-- Selected excerpt follows --
Reputation: 331
I am trying to get the running services of a linux machine. I have printed them but I want to get the service name only. My code:
public void runningservices()
{
try {
String line;
Process p = Runtime.getRuntime().exec("ps -e");
BufferedReader input =
new BufferedReader(new InputStreamReader(p.getInputStream()));
while ((line = input.readLine()) != null) {
System.out.println(line); //<-- Parse data here.
}
input.close();
} catch (Exception err) {
err.printStackTrace();
}
}
I am getting the result in this format:
PID TTY TIME CMD
1 ? 00:00:46 init
2 ? 00:00:00 migration/0
3 ? 00:00:00 ksoftirqd/0
4 ? 00:00:00 watchdog/0
5 ? 00:00:00 events/0
6 ? 00:00:00 khelper
7 ? 00:00:00 kthread
9 ? 00:00:00 xenwatch
10 ? 00:00:00 xenbus
12 ? 00:00:05 kblockd/0
13 ? 00:00:00 kacpid
176 ? 00:00:00 cqueue/0
180 ? 00:00:00 khubd
182 ? 00:00:00 kseriod
246 ? 00:00:00 khungtaskd
247 ? 00:00:00 pdflush
248 ? 00:00:01 pdflush
249 ? 00:00:00 kswapd0
250 ? 00:00:00 aio/0
457 ? 00:00:00 kpsmoused
485 ? 00:00:00 mpt_poll_0
486 ? 00:00:00 mpt/0
487 ? 00:00:00 scsi_eh_0
490 ? 00:00:00 ata/0
491 ? 00:00:00 ata_aux
496 ? 00:00:00 kstriped
505 ? 00:00:00 ksnapd
516 ? 00:00:12 kjournald
547 ? 00:00:00 kauditd
580 ? 00:00:03 udevd
1865 ? 00:00:00 kmpathd/0
1866 ? 00:00:00 kmpath_handlerd
1925 ? 00:00:00 kjournald
But I want it like this:
init
migration
ksoftirqd
watchdog
events
khelper
kthread
xenwatch
xenbus
kblockd
kacpid
cqueue
khubd
kseriod
khungtaskd
pdflush
pdflush
kswapd0
aio
kpsmoused
mpt_poll_0
mpt
scsi_eh_0
ata
ata_aux
kstriped
ksnapd
kjournald
kauditd
udevd
kmpathd
kmpath_handlerd
kjournald
How would I parse it? Thanks in advance.
-- Selected excerpt concluded --
### What this exercise asks
A – Quote the Linux services question word for word, starting at "Reputation: 331" and ending at "public void runningservices()".
B – In the Linux services question, what command does the Java code execute?
C – Summarize the Linux services question in two sentences.
The listing that comes after this plays no part in the work here.
-- Data for analysis follows --
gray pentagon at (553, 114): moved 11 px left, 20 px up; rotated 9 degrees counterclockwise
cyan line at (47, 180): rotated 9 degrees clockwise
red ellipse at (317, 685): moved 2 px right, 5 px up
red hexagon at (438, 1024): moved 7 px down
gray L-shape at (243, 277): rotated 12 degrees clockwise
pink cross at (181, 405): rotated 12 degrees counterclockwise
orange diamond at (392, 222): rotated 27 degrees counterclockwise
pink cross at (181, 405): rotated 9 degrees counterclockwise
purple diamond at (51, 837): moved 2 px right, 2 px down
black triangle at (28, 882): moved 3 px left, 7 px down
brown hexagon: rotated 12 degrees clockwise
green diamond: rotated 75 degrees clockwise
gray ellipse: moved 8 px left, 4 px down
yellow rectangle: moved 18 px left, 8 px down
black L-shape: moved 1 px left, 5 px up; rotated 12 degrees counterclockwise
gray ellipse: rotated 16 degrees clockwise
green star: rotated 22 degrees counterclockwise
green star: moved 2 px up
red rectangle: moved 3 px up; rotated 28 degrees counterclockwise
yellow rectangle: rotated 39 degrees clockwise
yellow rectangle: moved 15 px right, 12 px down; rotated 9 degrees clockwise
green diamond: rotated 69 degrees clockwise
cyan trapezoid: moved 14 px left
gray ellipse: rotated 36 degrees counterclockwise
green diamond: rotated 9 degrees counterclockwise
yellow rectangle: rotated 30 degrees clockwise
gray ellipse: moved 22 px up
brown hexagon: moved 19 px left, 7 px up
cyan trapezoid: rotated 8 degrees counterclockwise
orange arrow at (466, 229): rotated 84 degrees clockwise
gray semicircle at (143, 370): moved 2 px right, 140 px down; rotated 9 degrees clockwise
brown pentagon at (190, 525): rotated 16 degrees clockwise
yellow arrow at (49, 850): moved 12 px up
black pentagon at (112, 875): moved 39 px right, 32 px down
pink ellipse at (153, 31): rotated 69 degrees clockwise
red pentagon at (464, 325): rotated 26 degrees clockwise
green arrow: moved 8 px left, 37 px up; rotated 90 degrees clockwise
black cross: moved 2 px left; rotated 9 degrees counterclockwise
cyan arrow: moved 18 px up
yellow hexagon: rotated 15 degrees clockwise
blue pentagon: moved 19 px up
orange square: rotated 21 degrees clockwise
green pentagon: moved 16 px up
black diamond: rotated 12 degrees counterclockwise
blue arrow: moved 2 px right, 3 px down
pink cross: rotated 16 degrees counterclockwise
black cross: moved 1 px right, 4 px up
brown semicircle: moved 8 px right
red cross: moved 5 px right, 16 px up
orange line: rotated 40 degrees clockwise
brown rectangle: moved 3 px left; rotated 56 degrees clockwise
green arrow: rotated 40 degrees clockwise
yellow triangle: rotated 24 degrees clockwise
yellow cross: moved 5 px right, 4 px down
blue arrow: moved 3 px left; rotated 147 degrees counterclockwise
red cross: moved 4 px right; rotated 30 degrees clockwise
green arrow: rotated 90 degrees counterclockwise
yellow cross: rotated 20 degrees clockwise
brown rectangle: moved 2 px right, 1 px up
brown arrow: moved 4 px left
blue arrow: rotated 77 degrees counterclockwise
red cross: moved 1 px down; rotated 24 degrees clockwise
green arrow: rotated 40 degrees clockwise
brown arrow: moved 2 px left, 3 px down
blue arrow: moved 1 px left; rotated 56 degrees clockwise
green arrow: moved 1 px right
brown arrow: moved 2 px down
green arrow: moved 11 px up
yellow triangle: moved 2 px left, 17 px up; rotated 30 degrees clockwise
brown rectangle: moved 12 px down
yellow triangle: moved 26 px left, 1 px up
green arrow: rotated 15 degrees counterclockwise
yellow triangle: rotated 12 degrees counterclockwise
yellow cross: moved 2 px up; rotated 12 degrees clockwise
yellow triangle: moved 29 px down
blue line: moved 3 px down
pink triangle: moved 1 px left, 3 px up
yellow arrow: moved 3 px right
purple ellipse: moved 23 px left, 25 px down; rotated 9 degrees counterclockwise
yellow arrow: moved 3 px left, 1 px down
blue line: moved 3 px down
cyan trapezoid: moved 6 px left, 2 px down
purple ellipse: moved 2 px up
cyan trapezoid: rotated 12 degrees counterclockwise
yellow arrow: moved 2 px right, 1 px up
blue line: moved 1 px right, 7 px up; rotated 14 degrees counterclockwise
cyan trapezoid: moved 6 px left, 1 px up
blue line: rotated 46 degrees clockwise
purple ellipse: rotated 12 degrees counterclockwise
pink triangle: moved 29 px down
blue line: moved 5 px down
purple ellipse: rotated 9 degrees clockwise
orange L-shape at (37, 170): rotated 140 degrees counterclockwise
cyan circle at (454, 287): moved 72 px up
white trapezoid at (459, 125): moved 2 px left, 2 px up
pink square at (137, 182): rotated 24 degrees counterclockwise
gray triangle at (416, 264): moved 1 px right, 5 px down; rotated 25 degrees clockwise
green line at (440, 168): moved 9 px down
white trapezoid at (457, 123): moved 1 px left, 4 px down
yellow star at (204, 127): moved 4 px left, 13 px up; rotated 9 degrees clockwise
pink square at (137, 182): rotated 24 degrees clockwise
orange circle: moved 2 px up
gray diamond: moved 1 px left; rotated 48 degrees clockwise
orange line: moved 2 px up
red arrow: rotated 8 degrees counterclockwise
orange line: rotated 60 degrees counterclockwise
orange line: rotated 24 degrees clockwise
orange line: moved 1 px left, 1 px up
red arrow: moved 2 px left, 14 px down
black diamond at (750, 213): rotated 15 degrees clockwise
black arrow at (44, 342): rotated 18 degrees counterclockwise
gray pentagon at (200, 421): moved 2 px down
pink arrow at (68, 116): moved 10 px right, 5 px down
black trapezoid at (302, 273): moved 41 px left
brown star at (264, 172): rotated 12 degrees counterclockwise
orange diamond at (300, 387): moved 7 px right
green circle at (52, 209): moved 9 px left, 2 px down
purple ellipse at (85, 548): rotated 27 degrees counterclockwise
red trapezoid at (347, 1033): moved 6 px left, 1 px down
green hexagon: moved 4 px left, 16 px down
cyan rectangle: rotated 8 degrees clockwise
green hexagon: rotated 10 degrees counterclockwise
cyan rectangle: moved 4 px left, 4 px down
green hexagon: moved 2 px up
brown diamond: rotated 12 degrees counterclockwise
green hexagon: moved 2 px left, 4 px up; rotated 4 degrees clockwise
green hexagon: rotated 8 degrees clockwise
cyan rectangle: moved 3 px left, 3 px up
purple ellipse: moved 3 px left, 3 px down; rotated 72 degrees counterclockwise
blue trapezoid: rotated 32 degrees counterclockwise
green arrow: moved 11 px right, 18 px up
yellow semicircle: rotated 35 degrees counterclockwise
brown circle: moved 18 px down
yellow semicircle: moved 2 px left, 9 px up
-- Data for analysis concluded --
### Answers to the exercise
A –
Reputation: 331
I am trying to get the running services of a linux machine. I have printed them but I want to get the service name only. My code:
public void runningservices()

B – It executes "ps -e".

C – The writer wants to get the running services of a Linux machine and has Java code that runs "ps -e" and prints each line of its output. That output shows PID, TTY, TIME and CMD columns, but the writer wants only the service names, without endings such as "/0", and asks how to parse it.